Macroeconomics: The Day Ahead for 23 June

  • G7 flash PMIs in focus, as record Australia Trade surplus, softer Japan and Australia PMIs digested; US New Home Sales and Current Account, Canada Retail Sales; Czech rate decision, Fed and ECB speakers; Germany, UK and US Bond auctions

  • G7 flash PMIs: seen robust across board but little changed outside of Europe services; some risk for manufacturing from bottlenecks, but UK CBI survey suggests large order books underpinning optimism for now

  • Czech rate decision: CNB to follow Hungary’s MNB with rate hike, signal two more rate hikes this year

EVENTS PREVIEW

It will be all eyes on the G7 flash PMIs today, which are accompanied by the overnight Australia Trade, while ahead lie South African CPI, US New Home Sales and Current Account, along with the less than timely Canada Retail Sales.
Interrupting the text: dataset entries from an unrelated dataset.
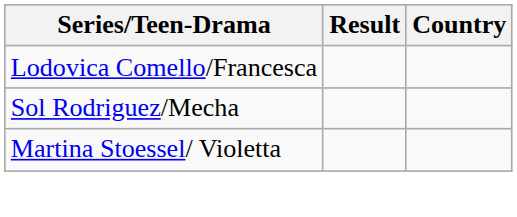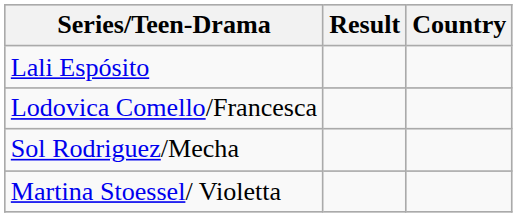+ row: Lali Espósito
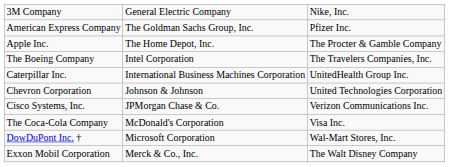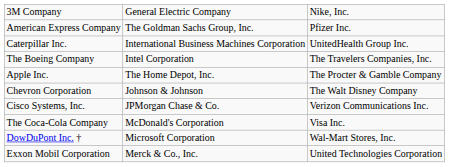rows swapped: Apple Inc. <-> Caterpillar Inc.
Chevron Corporation | column 3: United Technologies Corporation -> The Walt Disney Company
Exxon Mobil Corporation | column 3: The Walt Disney Company -> United Technologies Corporation
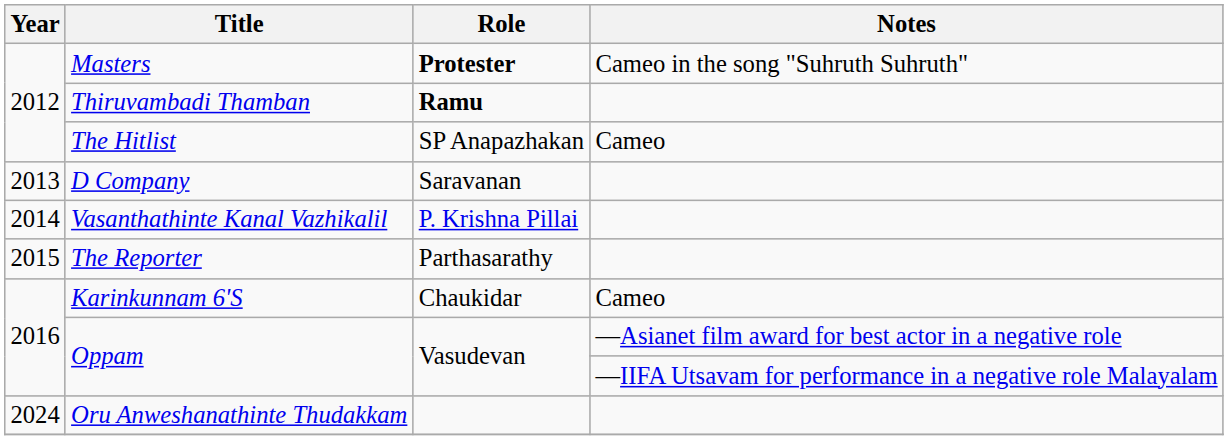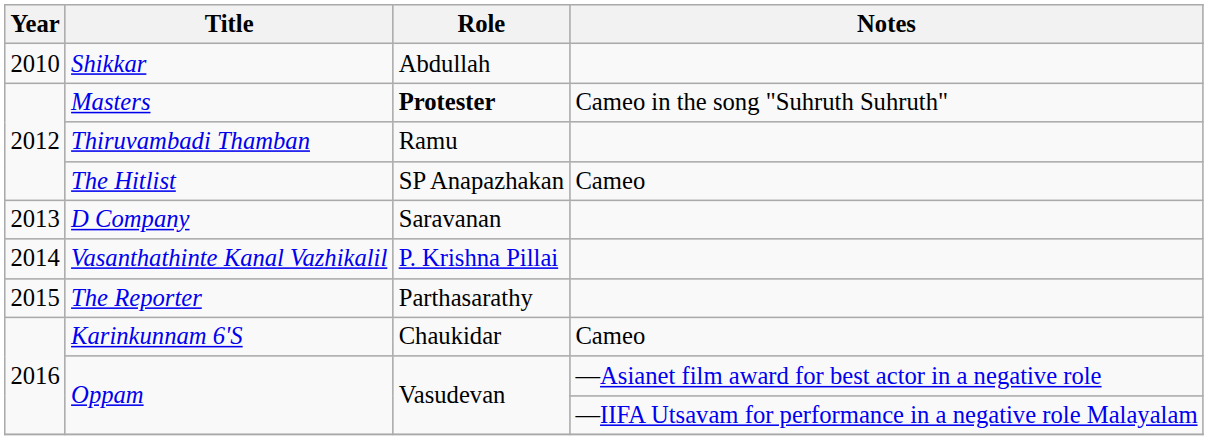+ row: 2010 | Shikkar | Abdullah
Thiruvambadi Thamban | Role: bold -> normal
- row: 2024 | Oru Anweshanathinte Thudakkam
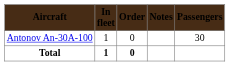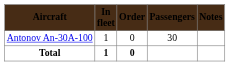columns swapped: Passengers <-> Notes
On the central bank front, the Bank of Thailand held rates at 0.50% as expected, while the Czech National Bank is expected to follow Hungary’s MNB yesterday (+30 bps) and embark on a tightening cycle with an initial 25 bps rate hike to 0.50%, with five of its seven board members having signalled that they would support a rate hike at this meeting, and CNB forecasts assuming a further two hikes to 1.0% by year end. There are also speeches from Fed’s Bowman, Bostic and Rosengren and ECB’s de Guindos, as markets take some comfort from Powell’s comments that the Fed is above all focussed on its employment mandate, and still sees inflation as transient, rather than signalling broad based demand pressures. Govt bond supply comes via way of UK 44-yr Index-Linked, German 15-yr and US 5-yr and FRN 2-yr.

 

G7 – June flash PMIs 

The consensus forecasts for these are typically agnostic (i.e. assuming little change), though European Services are unsurprisingly seen improving as lockdown measures are unwound. The key short-term risks for these surveys is a) that there is some loss of momentum simply because these are diffusion indices, i.e. there is only so long that companies will report business conditions being better than the previous month, and thus see them still reporting solid levels of output, but unchanged vs. prior months, thus weighing on indices. b) The continued and widespread supply chain disruptions appear unlikely to resolve themselves until well in the first half of 2022, and may temper optimism on the outlook, as well as obviously showing up in price pressures and lengthening of supplier delivery times. That said, yesterday’s UK CBI Industrial Trends saw rising output, orders and prices, despite a new all-time low on inventories (see chart); which tends to suggest that optimism remains buoyant due to strong order backlogs, and regardless of suppply chain bottlenecks. This may change if prolonged delays to deliveries result in order cancellations, but that is more likely to be a problem in the latter part of H2.